Secondo la legge marziale imposta dal governo Zelenskyj, agli uomini di età superiore ai 23 anni è vietato lasciare il Paese a meno che non ricevano un’esenzione speciale dall’arruolamento nella guerra del Paese con la Russia.
Sebbene il divieto per i maschi ucraini di lasciare il paese sia in vigore da anni, il commissario europeo per la migrazione Magnus Brunner in precedenza disse che Kiev ha chiesto espressamente al blocco di attuare la restrizione per aiutare a trattenere potenziali soldati per la guerra durata quattro anni e mezzo.
I tentativi da parte di uomini normodotati di evitare di essere arruolati per combattere contro la Russia sono una questione di vecchia data per l’Ucraina.
Ciò si è manifestato in molteplici modi scandali di corruzionein cui gli agenti di reclutamento avrebbero accettato tangenti dalle famiglie di giovani che cercavano di impedire ai loro figli o ad altri parenti maschi di dover combattere nel sanguinoso conflitto che ha secondo quanto riferito ha provocato oltre due milioni di vittime dal 2022.
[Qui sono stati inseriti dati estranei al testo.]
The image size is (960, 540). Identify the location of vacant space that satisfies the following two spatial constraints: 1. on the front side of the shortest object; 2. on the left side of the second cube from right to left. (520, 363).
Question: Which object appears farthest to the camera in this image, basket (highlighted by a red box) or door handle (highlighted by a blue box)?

Oltre a cercare di bloccare l’accesso ai generosi programmi europei per i rifugiati, lo ha fatto anche il governo ucraino accusato di schierare squadre di coscrizione per radunare presunti renitenti alla leva nelle strade di grandi città come Odessa.
Secondo Euronews, circa 4,38 milioni di ucraini che vivono in Europa sono protetti dal sistema. Tuttavia, non è chiaro quale sia la percentuale di uomini in età militare non idonei alla protezione temporanea.